Personal information
- Full name: Dugald Campbell
- Date of birth: 16 May 1901
- Place of birth: Paisley, Scotland
- Date of death: 27 February 1991 (aged 89)
- Place of death: West Creek, New Jersey, United States
- Position: Inside forward

Senior career*
- Years: Team / Apps / (Gls)
- –1921: Babcock & Wilcox
- 1921–1922: Philadelphia Field Club / 24 / (9)
- 1922–1923: → Bethlehem Steel / 26 / (4)
- 1923–1928: Fall River F.C. / 170 / (65)
- 1928: New York Giants / 12 / (2)
- 1928: Bethlehem Steel / 3 / (1)

= Dougie Campbell =

Scottish-American soccer player (1901–1991)

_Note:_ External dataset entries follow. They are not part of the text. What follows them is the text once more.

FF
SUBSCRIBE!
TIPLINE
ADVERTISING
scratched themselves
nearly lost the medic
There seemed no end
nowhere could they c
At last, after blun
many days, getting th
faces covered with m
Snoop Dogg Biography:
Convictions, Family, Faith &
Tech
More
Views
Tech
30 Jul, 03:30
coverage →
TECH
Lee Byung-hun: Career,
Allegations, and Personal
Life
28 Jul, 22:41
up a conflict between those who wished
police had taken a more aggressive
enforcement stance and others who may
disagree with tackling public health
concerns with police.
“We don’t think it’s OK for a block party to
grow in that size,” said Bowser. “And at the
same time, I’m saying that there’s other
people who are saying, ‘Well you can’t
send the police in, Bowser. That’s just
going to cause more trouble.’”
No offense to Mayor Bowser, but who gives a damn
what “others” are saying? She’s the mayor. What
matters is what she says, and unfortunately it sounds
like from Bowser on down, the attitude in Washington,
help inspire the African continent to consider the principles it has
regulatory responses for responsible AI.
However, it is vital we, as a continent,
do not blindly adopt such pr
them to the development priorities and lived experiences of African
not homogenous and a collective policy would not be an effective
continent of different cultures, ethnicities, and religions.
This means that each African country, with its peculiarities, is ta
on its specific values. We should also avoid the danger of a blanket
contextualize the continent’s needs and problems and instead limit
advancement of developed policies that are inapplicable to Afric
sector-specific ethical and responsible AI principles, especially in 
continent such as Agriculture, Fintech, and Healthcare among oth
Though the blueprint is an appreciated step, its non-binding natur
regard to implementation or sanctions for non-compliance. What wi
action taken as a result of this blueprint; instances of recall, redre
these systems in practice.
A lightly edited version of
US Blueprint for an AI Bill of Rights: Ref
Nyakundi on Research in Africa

Dugald "Dougie" Campbell (16 May 1901 – 27 February 1991) was a Scottish-American soccer inside forward who played eight seasons in the American Soccer League. He was born in Paisley, Scotland.

==History==
Campbell's family left Scotland for the United States when he was a boy. He grew up in Philadelphia, Pennsylvania. In September 1921, Campbell joined Philadelphia Field Club from Babcock & Wilcox. From that game on, he remained a regular at either inside left or inside right with Philadelphia as they took the 1921-1922 American Soccer League championship. The team had been created in 1921 by moving the Bethlehem Steel club to Philadelphia. Following the 1921–1922 season, the ownership returned the club to Bethlehem where it took on its original identity. Campbell remained with the reconstituted Bethlehem Steel for one season, then transferred to the Fall River F.C. in August 1923. He would remain with the 'Marksmen' for five seasons, winning three league titles and two National Challenge Cup titles. In the 1927 National Challenge Cup, Campbell scored once in Fall River's 7-0 romp over Holley Carburetor F.C. In 1928, he moved to the New York Giants, but played only four games before the team was suspended by the ASL at the start of the "Soccer Wars". He reputedly continued playing with the Giants in the Eastern Professional Soccer League; however, on 20 December 1928, he signed with Bethlehem Steel, which was also now playing in the ESL. He played two games, scoring one goal, then never appeared in the Bethlehem lineup after December 1928. Following his retirement from playing, he worked in a variety of occupations, including as a builder, a fisherman and an owner of "a cranberry bog in West Creek, New Jersey".